KIM KARDASHIAN, KANYE WEST WELCOME BABY DAUGHTER: The baby was followed out the womb by a pack of photographers.
MISS UTAH BOMBS DURING PAGEANT INTERVIEW: Misspelling her state on her sash should have been the first clue.
CHARLIE SHEEN OUSTS SELMA BLAIR FROM “ANGER MANAGEMENT”: She took his tiger blood from the break room fridge.
VLADIMIR PUTIN DENIES STEALING ROBERT KRAFT’S SUPER BOWL RING: Has himself Photoshopped into team photo.
CHINESE SUPERCOMPUTER BEATS U.S. MACHINE AS WORLD’S MOST POWERFUL: Still no match for a Dodge Charger with a hemi.
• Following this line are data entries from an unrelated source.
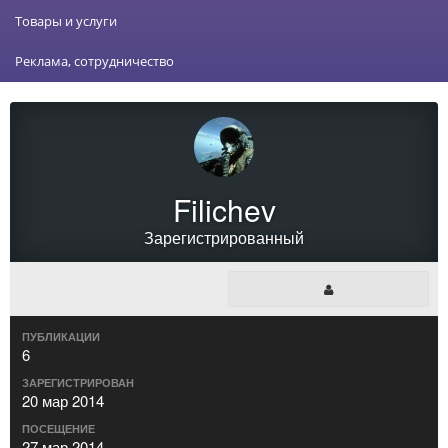
Товары и услуги
Реклама, сотрудничество
Filichev
Зарегистрированный
ПУБЛИКАЦИИ
6
ЗАРЕГИСТРИРОВАН
20 мар 2014
ПОСЕЩЕНИЕ
27 мар 2014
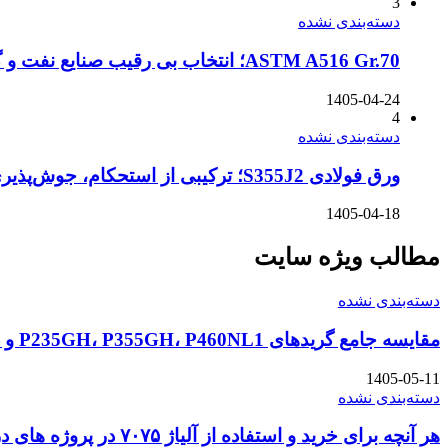
3
دسته‌بندی نشده
ASTM A516 Gr.70؛ انتخاب بی رقیب صنایع نفت و گاز در شرایط سخت
1405-04-24
4
دسته‌بندی نشده
ورق فولادی S355J2؛ ترکیبی از استحکام، جوش‌پذیری و مقاومت در سرمای شدید
1405-04-18
مطالب ویژه سایت
دسته‌بندی نشده
مقایسه جامع گریدهای P235GH، P355GH، P460NL1 و دیگر ورق‌های سری P در استاندارد DIN و EN
1405-05-11
دسته‌بندی نشده
هر آنچه برای خرید و استفاده از آلیاژ ۷۰۷۵ در پروژه های دریایی باید بدانید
DAVE CHAPPELLE GOING OUT ON TOUR: He’s hitting every venue on Xenia Ave.
JUSTIN BIEBER’S CAR HITS PAPARAZZO, BUT COPS CLEAR HIM: The cops’ daughters were thrilled to get Bieber’s autograph.
JAY-Z ANNOUNCES 12TH ALBUM, CALLED “MAGNA CARTA HOLY GRAIL”: The beats are provided by coconuts.
RYAN REYNOLDS EXITS “HIGHLANDER” REMAKE: There can be only one.
“SESAME STREET” HAS CREATED A MUPPET WHOSE PARENT IS IN JAIL: He’s sharing a cell with the guy who voiced Elmo.
IVANKA TRUMP WON’T TOLERATE “SPOILED, BRATTY” DAUGHTER: There can be only one.
NEIL PATRICK HARRIS TO RETURN TO BROADWAY AS “HEDWIG”: It’s subtitled, “How I Met Your Neuter.”
GENE WILDER CALLS “WILLY WONKA” REMAKE AN INSULT: He finally just got around to watching it on Netflix.
RUSSELL BRAND ASKED KATY PERRY FOR DIVORCE BY TEXT: Spared himself the tears, her the smell.
JOHNNY DEPP NEARLY GETS TRAMPLED BY A HORSE: It was actually Gene Wilder in a costume.
AMY ADAMS SAYS SHE HAS “NO FEATURES WITHOUT MAKEUP”: Blames her parents, Mr. and Mrs. Potato Head.